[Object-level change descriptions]
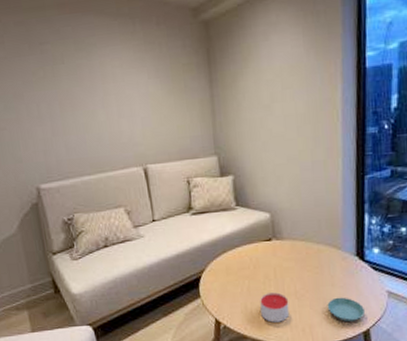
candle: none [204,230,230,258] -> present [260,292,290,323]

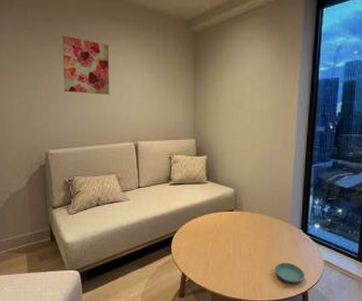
wall art: none [40,41,106,112] -> present [62,35,109,96]
candle: present [260,292,290,323] -> none [220,254,244,279]

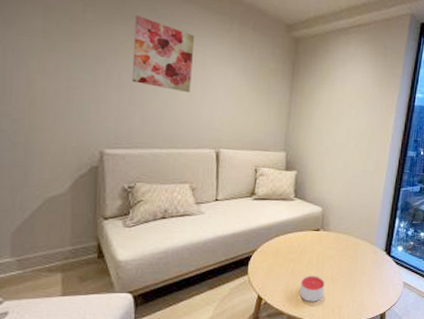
candle: none [220,254,244,279] -> present [300,275,325,302]
saucer: present [274,262,305,284] -> none [355,284,385,306]

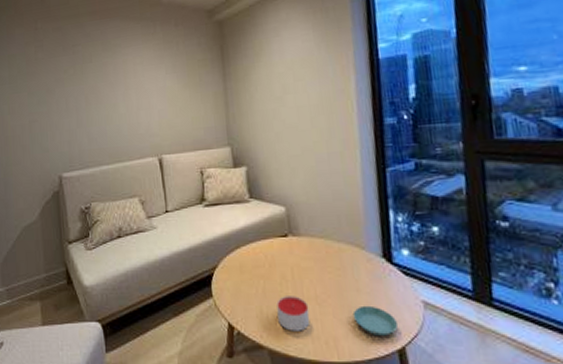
wall art: present [131,15,194,93] -> none [73,43,127,106]
saucer: none [355,284,385,306] -> present [352,305,399,337]

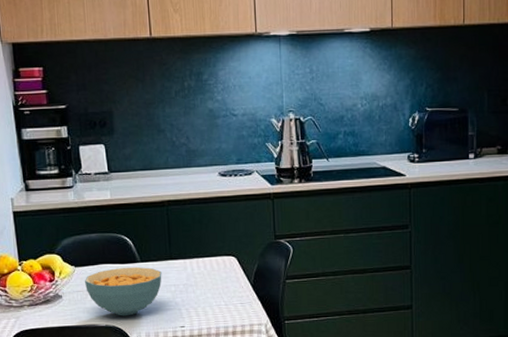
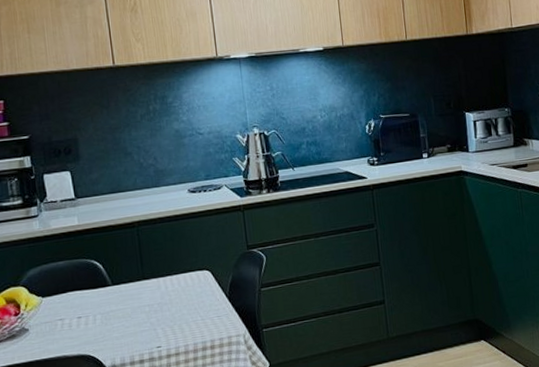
cereal bowl: present [84,266,162,316] -> none [52,290,135,344]

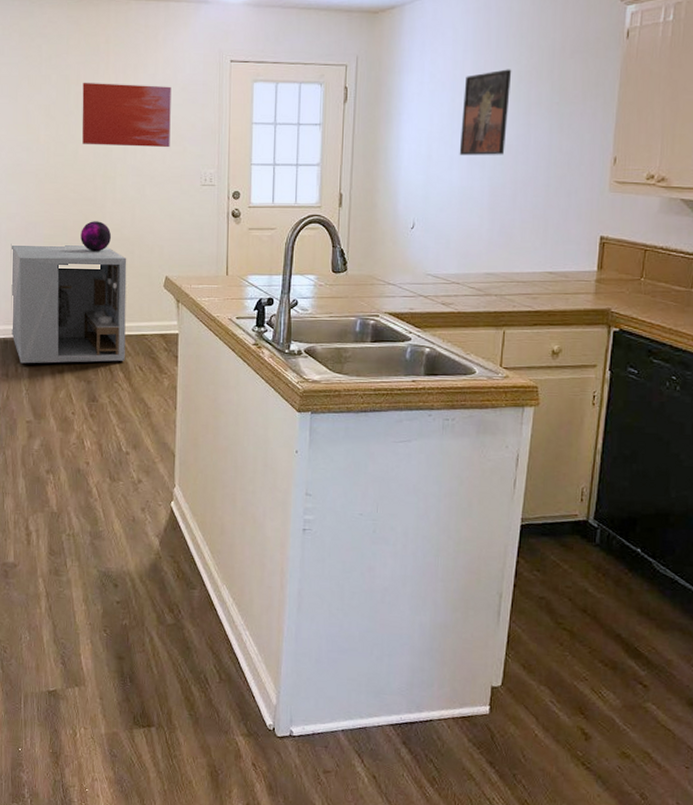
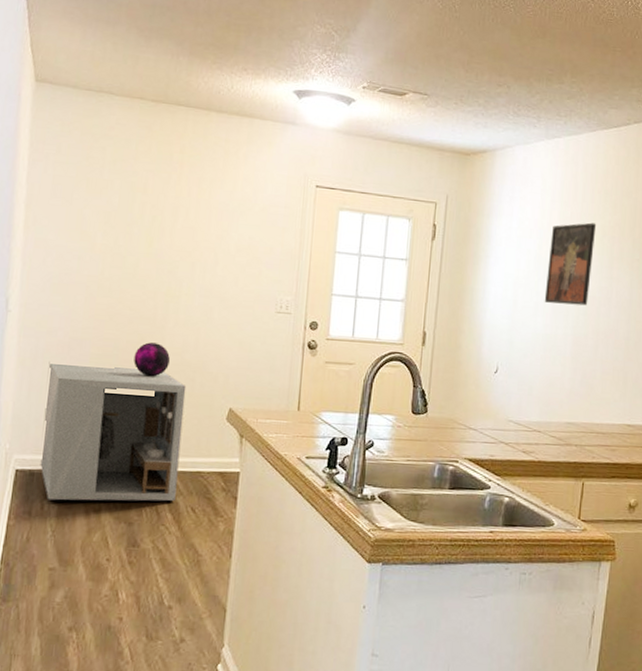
wall art: present [82,82,171,148] -> none [145,191,250,270]

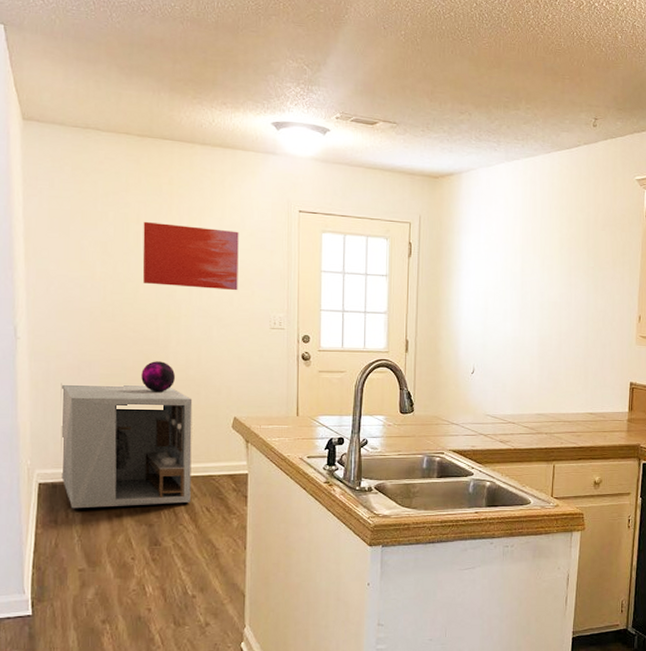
wall art: none [145,191,250,270] -> present [142,221,239,291]
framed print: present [544,222,597,306] -> none [512,236,555,310]

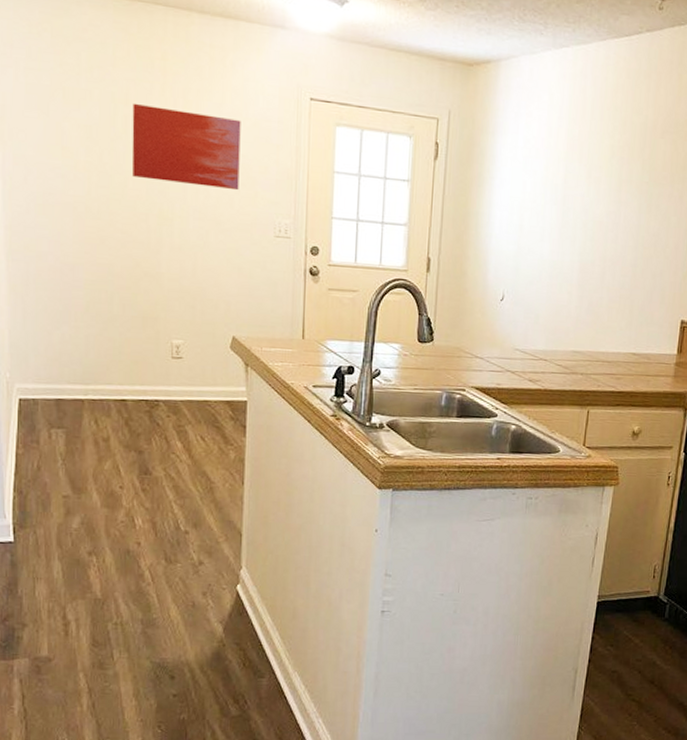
storage cabinet: present [60,383,193,509] -> none [41,287,187,430]
decorative orb: present [141,361,176,393] -> none [130,268,169,304]

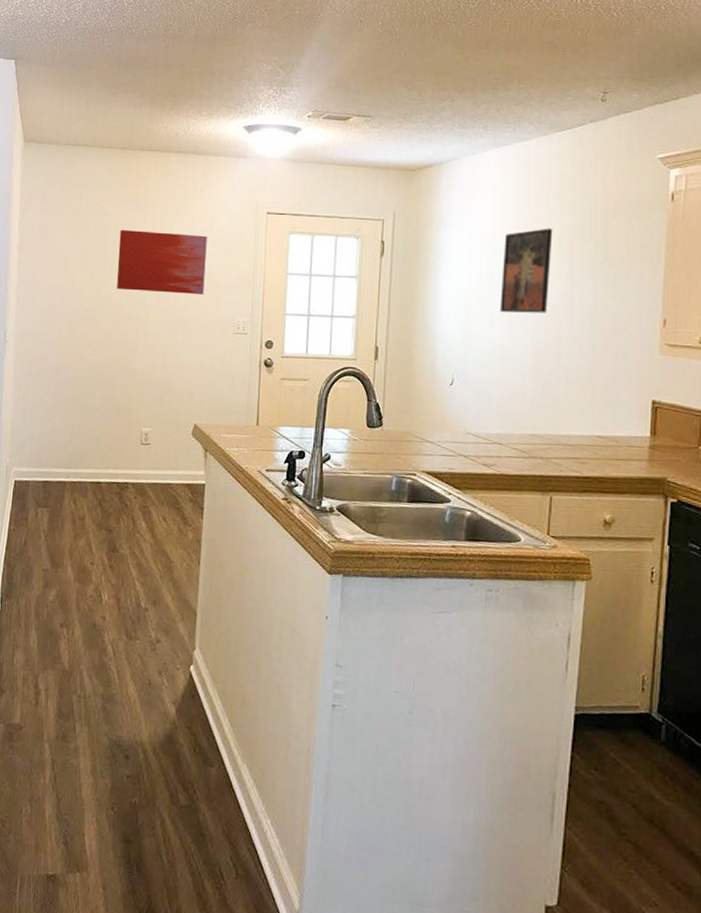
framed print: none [551,142,605,231] -> present [499,228,553,313]

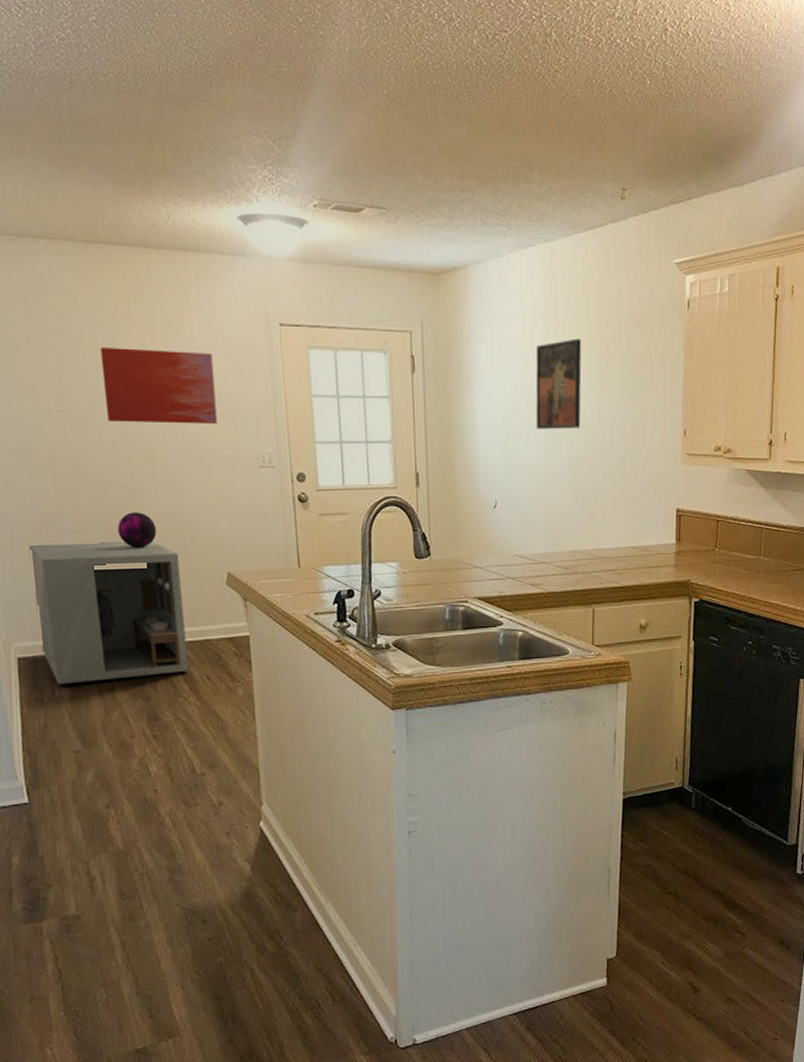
storage cabinet: none [34,384,156,511] -> present [28,541,189,685]
decorative orb: none [110,365,141,397] -> present [117,512,158,548]

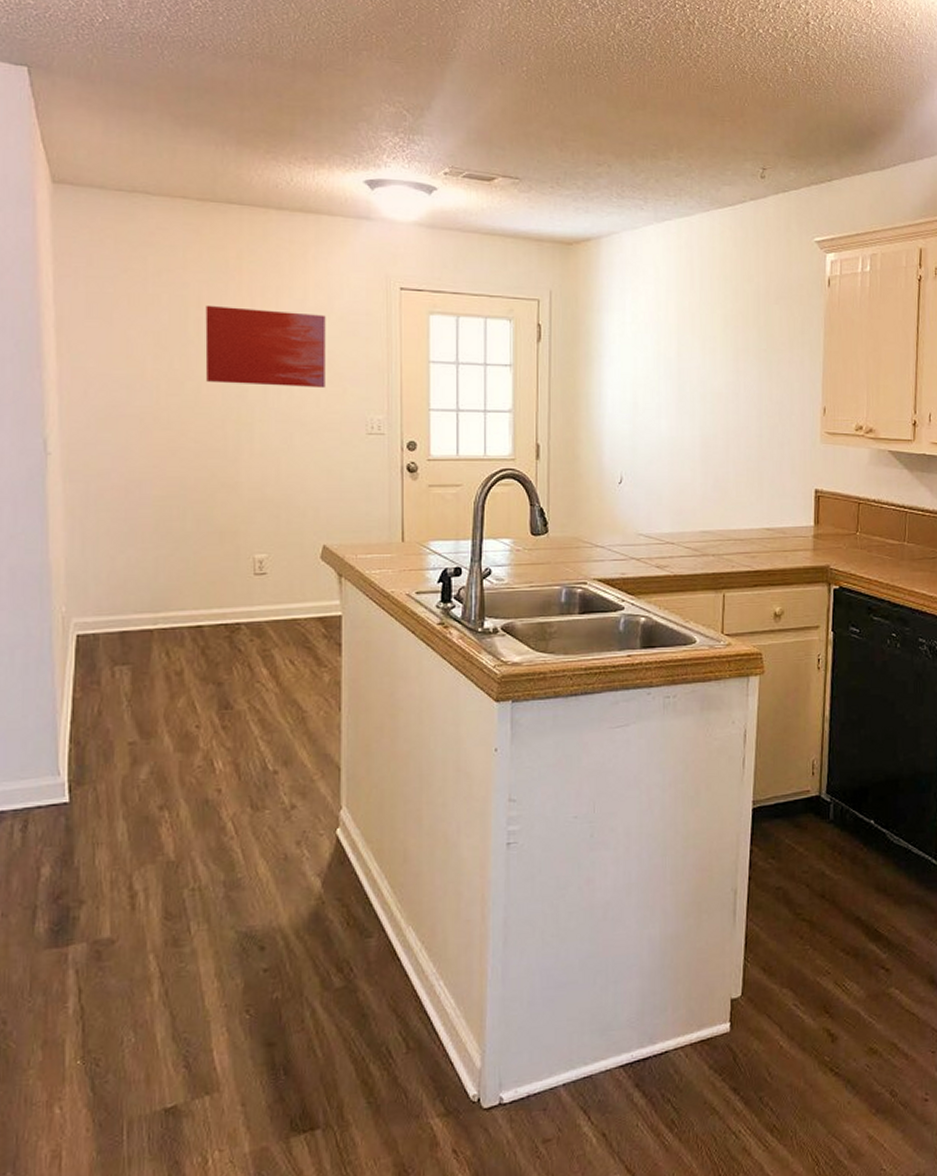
storage cabinet: present [28,541,189,685] -> none [103,508,271,666]
decorative orb: present [117,512,158,548] -> none [205,478,249,517]
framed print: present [535,338,582,429] -> none [667,312,718,403]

### Problem statement:
Only the lines above starting with the line with "candle: present [260,292,290,323]" and going on through the line with "cereal bowl: present" belong in the answer; repeat them exactly, minus any picture.

### Written response:
candle: present [260,292,290,323] -> none [220,254,244,279]

candle: none [220,254,244,279] -> present [300,275,325,302]
saucer: present [274,262,305,284] -> none [355,284,385,306]

wall art: present [131,15,194,93] -> none [73,43,127,106]
saucer: none [355,284,385,306] -> present [352,305,399,337]

cereal bowl: present [84,266,162,316] -> none [52,290,135,344]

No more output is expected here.